In my web wanderings, I stumbled once again on the writings of Marvin Minsky, a big-brained gentleman at MIT, who has contributed seminal thoughts to the fields of artificial intelligence, cognitive psychology, mathematics, computational linguistics, robotics, and optics, among others.
Within his diverse interests, Minsky also has a fascination for music as a cognitive process…what it does, why we like it, how we can think about those things. While the reading is fairly thick, it’s a fascinating perspective for anyone that has to market, engage, educate, fundraise, or otherwise advocate the role of music in our lives.

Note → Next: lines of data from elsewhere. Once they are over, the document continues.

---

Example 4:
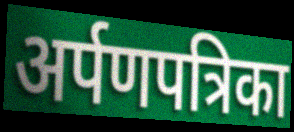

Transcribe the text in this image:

अर्पणपत्रिका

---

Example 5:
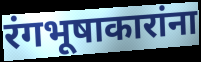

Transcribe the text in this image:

रंगभूषाकारांना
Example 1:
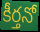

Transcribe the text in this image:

కీర్తనో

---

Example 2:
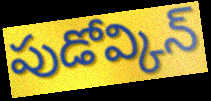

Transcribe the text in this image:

పుడోవ్కిన్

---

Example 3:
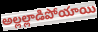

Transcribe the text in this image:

అల్లల్లాడిపోయాయి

In one paper, ”Music, Mind, and Meaning,” he spins out some of his thinking on why we like music, and why traditional theory and analysis miss the mark by miles:
It has become taboo for music theorists to ask why we like what we like: our seekers have forgotten what they are searching for. To be sure, we can’t account for tastes, in general, because people have various preferences. But this means only that we have to find the causes of this diversity of tastes, and this in turn means we must see that music theory is not only about music, but about how people process it. To understand any art, we must look below its surface into the psychological details of its creation and absorption.

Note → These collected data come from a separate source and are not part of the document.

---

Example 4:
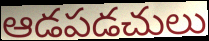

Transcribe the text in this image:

ఆడపడచులు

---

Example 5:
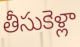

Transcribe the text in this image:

తీసుకెళ్లా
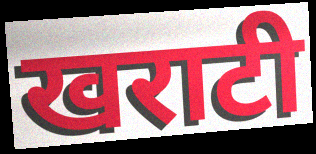
खराटी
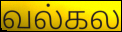
வல்கல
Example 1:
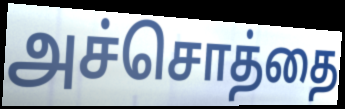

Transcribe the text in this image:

அச்சொத்தை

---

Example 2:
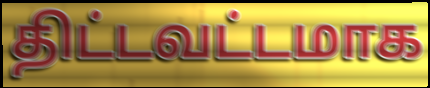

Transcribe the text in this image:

திட்டவட்டமாக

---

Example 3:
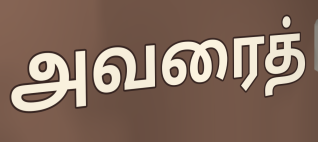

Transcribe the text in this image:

அவரைத்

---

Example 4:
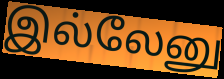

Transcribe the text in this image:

இல்லேனு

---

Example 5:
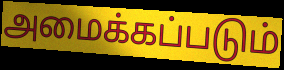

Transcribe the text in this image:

அமைக்கப்படும்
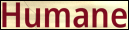
Humane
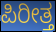
ಪಿರೀತ್ತ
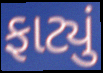
ફાટ્યું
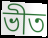
ভীত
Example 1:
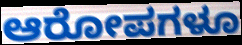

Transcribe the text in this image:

ಆರೋಪಗಳೂ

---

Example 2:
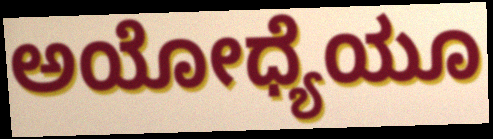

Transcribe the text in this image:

ಅಯೋಧ್ಯೆಯೂ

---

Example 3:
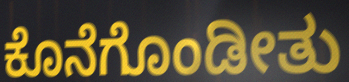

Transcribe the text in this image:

ಕೊನೆಗೊಂಡೀತು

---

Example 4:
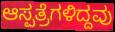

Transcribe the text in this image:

ಆಸ್ಪತ್ರೆಗಳಿದ್ದವು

Minsky explores our engagement with music from a cognitive perspective — as a way of thinking, a way of learning, a way of focusing or redirecting our brain activity (to calm, to challenge, to reinforce). That exploration quickly leads him through emotions, reasoning, and other curiosities of the human brain.
Also worth a moment (or 20 minutes, actually), is Minsky’s September 2004 interview on BBC (available in MP3 format), in which he discusses Beethoven, emotions, reason, and where they all combine.